Sally Nugent: I love the next story that you've chosen here from The Independent on Sunday. We're heading to America for this one, aren't we...?
Rob Ford: Yes.
Sally Nugent: ...and the presidential race, which (laughing) just seems to just keep taking more and more bizarre turns?
Rob Ford: Well, this is next year's other big election race and this is an absolutely fascinating story. The current front runner on the Republican side is a complete political novice - a nationally famous neurosurgeon who operates on young kids' brains and saved the lives of kids who were completely written off, but he's never been a politician before and he's now leading the race. But what comes with front-runner status? Pressure, accountability, lots of people training their guns on you...
Christian Fraser: Scrutiny.
Rob Ford: Scrutiny, precisely. And he's finding the heat in the kitchen to be quite hard work. There's people sniping at him from all sides...
Christian Fraser: But the twist on this is (laughing) he's actually trying to make his past as bad as it possibly could have been. They're saying, "You weren't that bad".

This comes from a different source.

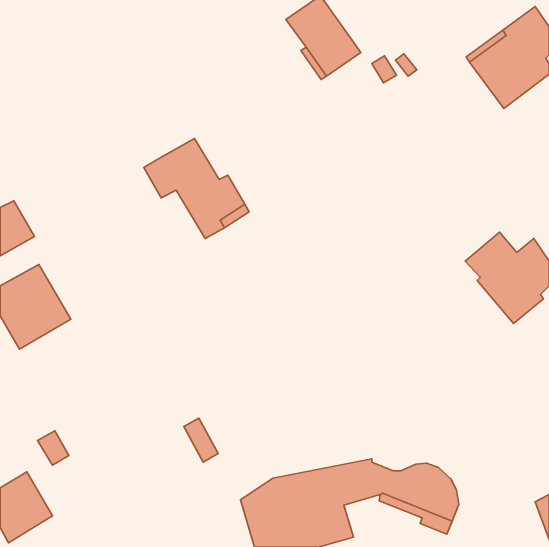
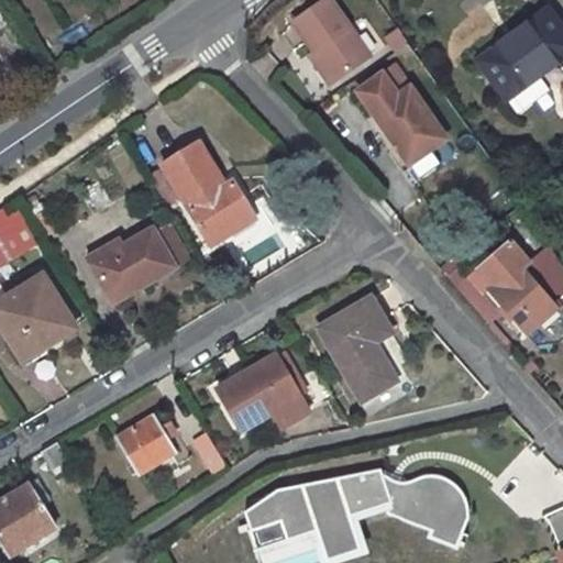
building: none -> [356,71,445,162]
building: none -> [92,221,188,296]
building: none -> [319,298,396,400]
building: none -> [220,360,300,430]
building: none -> [114,415,178,477]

Rob Ford: Exactly. His whole story is the classic American rags-to-riches story - grew up in inner-city Detroit, made good and now he's running for the presidency - and now they're saying, "Well, actually, your childhood doesn't seem to be, you know, perhaps not quite as bad as you were making out, so..."

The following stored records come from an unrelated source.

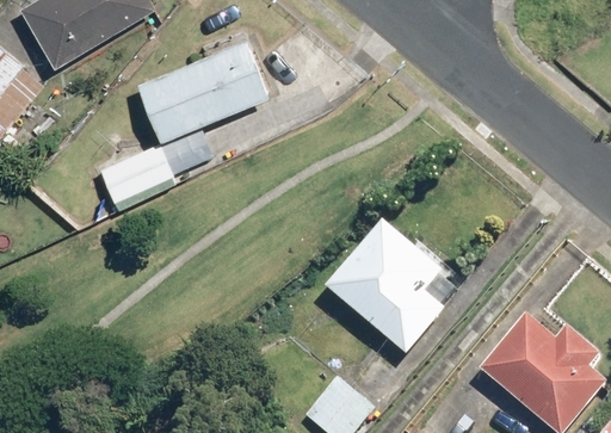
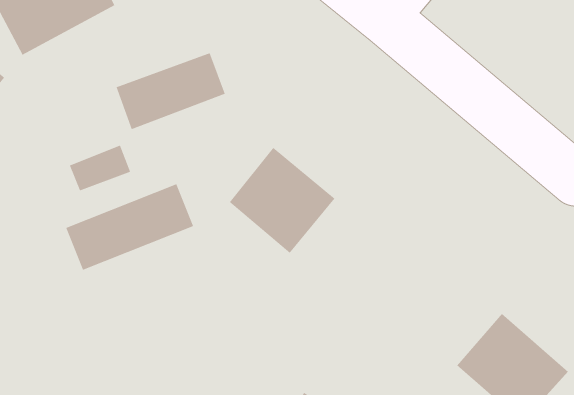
building: none -> [65,183,194,271]
building: [339,239,445,345] -> [229,147,336,254]

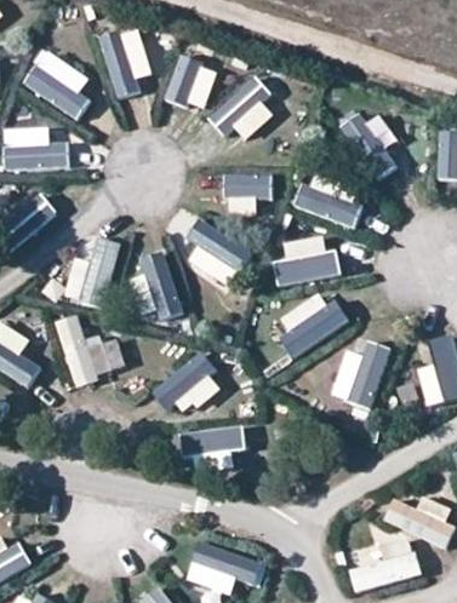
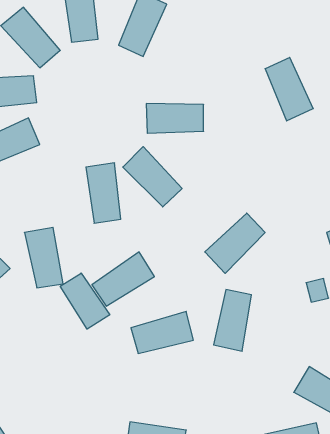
building: [211,79,286,144] -> none
building: [297,174,372,236] -> none
building: [69,225,126,302] -> none
building: [259,241,333,291] -> none
building: [348,331,393,403] -> [214,290,251,351]
building: none -> [60,273,110,329]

Sally Nugent: So he said he had a tough childhood, or he... wasn't great?
Christian Fraser: Yes, there's some fairly lurid stuff in here...in there, isn't there? But then they're now trying to find the people in his past who could actually stand up what he's been saying.
Rob Ford: Yeah, yeah. And this is kind of a repeated tale in American presidential elections as new people appear on the stage. Then obviously every journalist in the country then says, "Well, we're going to go digging here and see what we can find" and there's always then this phase when there's these string of stories: "Is it or isn't it true? What's going on?"

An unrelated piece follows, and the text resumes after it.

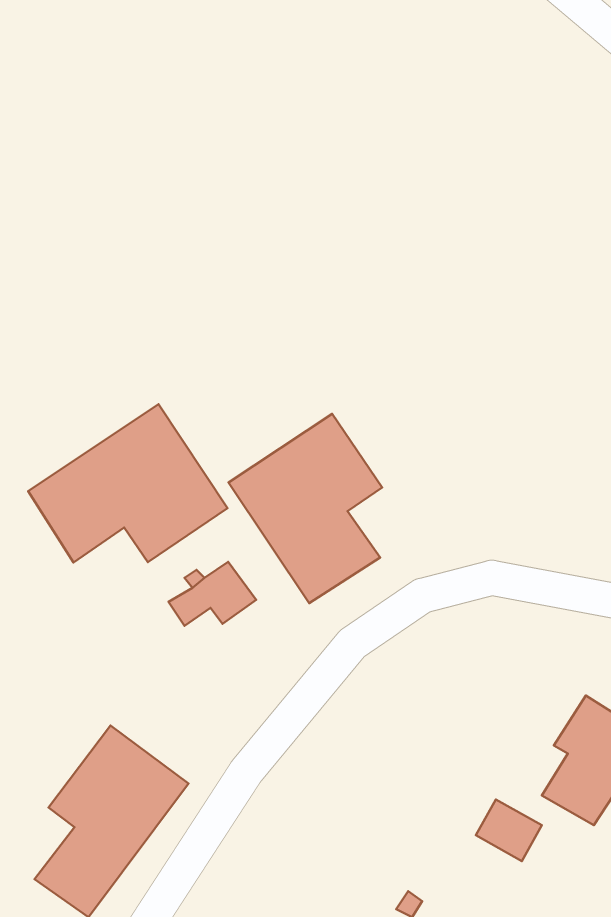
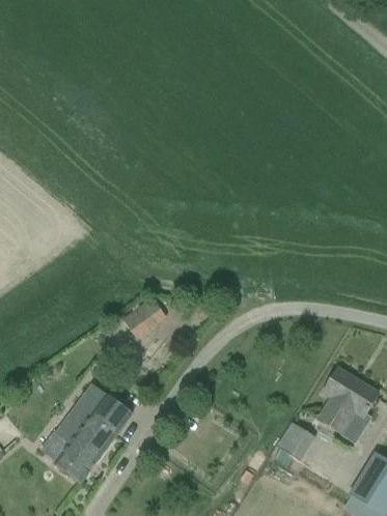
building: [28,404,228,563] -> none
building: [229,414,382,603] -> none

Christian Fraser: They did this will Mitt Romney, didn't they? He'd been bullying someone in school and they went and found the person he'd bullied.
Rob Ford (laughing): But with Mitt Romney there was also this story of how he'd had a car elevator in his house..,
Sally Nugent: Yes!
Rob Ford: ...an elevator to lift his cars up and down (Christian Fraser laughs) in his three-storey garage.
Sally Nugent: It didn't help his prospects, did it?
Two things strike me about that.
The first is that Christian Fraser immediately recalled another Republican contender, Mitt Romney, as an example of someone whose past came back to haunt him after the media went in search of dirt on him. Is that anti-Republican bias on his part or merely a reflection of the fact the the U.S. mainstream media, goes after Republicans much harder than it goes after Democrats (and that the BBC follows them)?
Whether it was against Mr Romney in 2012 or Sarah Palin (vice-presidentially hopeful) in 2008, Mr Obama never really got the same treatment from the mainstream media, did he, during either election? (He certainly didn't from our very own BBC).
Whether it was against Mr Romney in 2012 or Sarah Palin (vice-presidentially hopeful) in 2008, Mr Obama never really got the same treatment from the mainstream media, did he, during either election? (He certainly didn't from our very own BBC).
The second thing is that the case around whether Ben Carson lied or whether it's part of the media that are lying about him is a very hotly-contested issue in the U.S. From what I've read even some left-liberal newspapers have seen critical of some of the reporting of Mr Carson by other parts of the media. Just because it says it in our own Independent on Sunday doesn't make it necessarily true either.
Meanwhile, two weeks ago. Democrat nailed on presidential candidate Hillary Clinton was exposed as a liar at a Senate hearing. But won't find on the BBC website, even though the lie concerned the deaths of American citizens in Benghazi. No, what a Republican candidate said about an invitation to go to West Point nearly fifty years ago is far more important to the BBC.